Entries from a dataset:
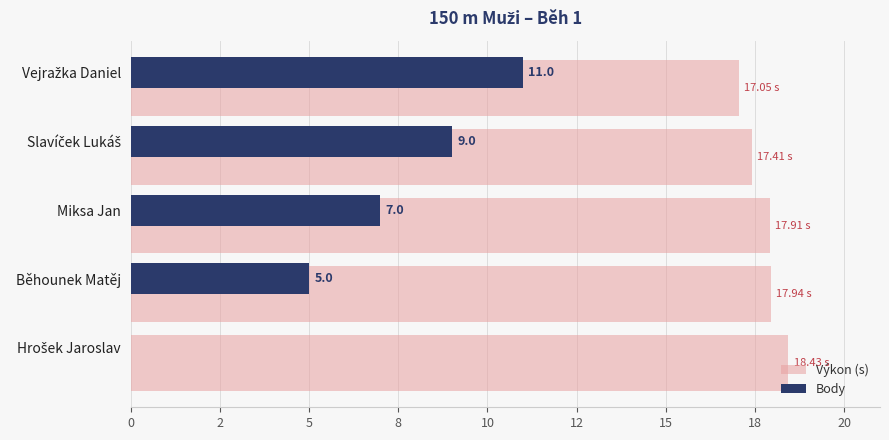

Rank the series by their average value, from highest to lowest.

Výkon (s), Body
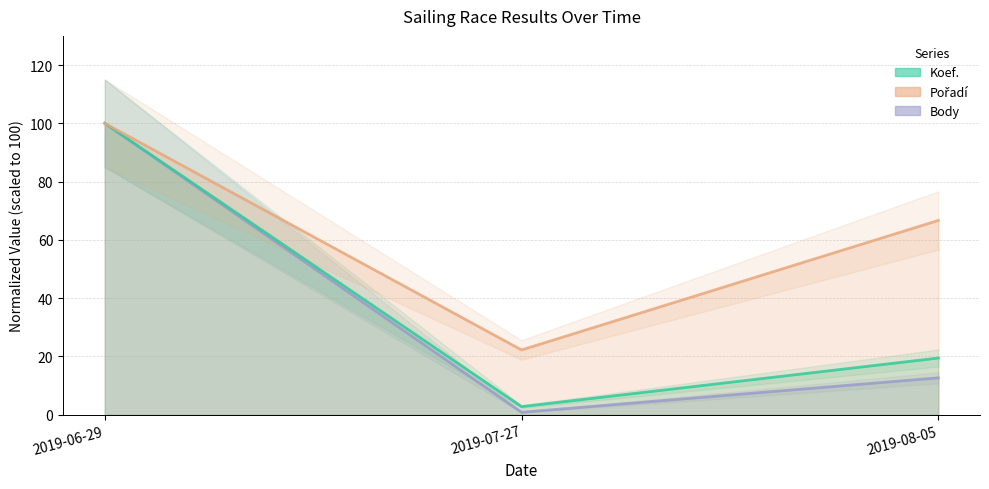

What is the value of the Koef. point at the 3rd from the left?

19.4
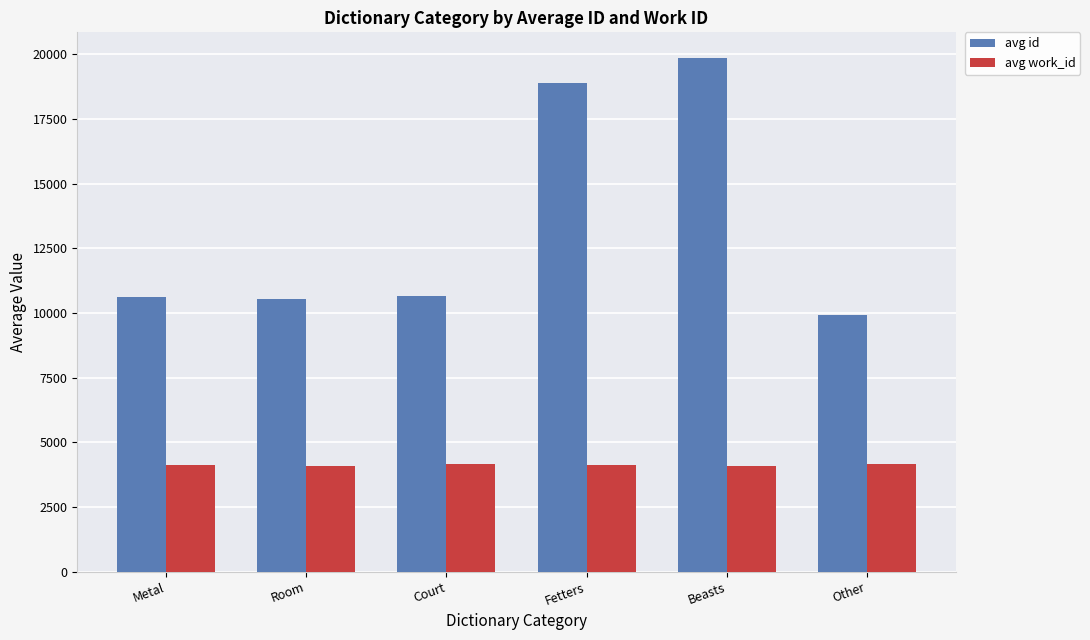

At which category is the sum across all series the highest?

Beasts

### Exercise requirements
Can you transcribe the text of every entry above, word for word and line by line, while leaving the pictures out?

### Written answer
Rank the series by their average value, from highest to lowest.

Výkon (s), Body

What is the value of the Koef. point at the 3rd from the left?

19.4

At which category is the sum across all series the highest?

Beasts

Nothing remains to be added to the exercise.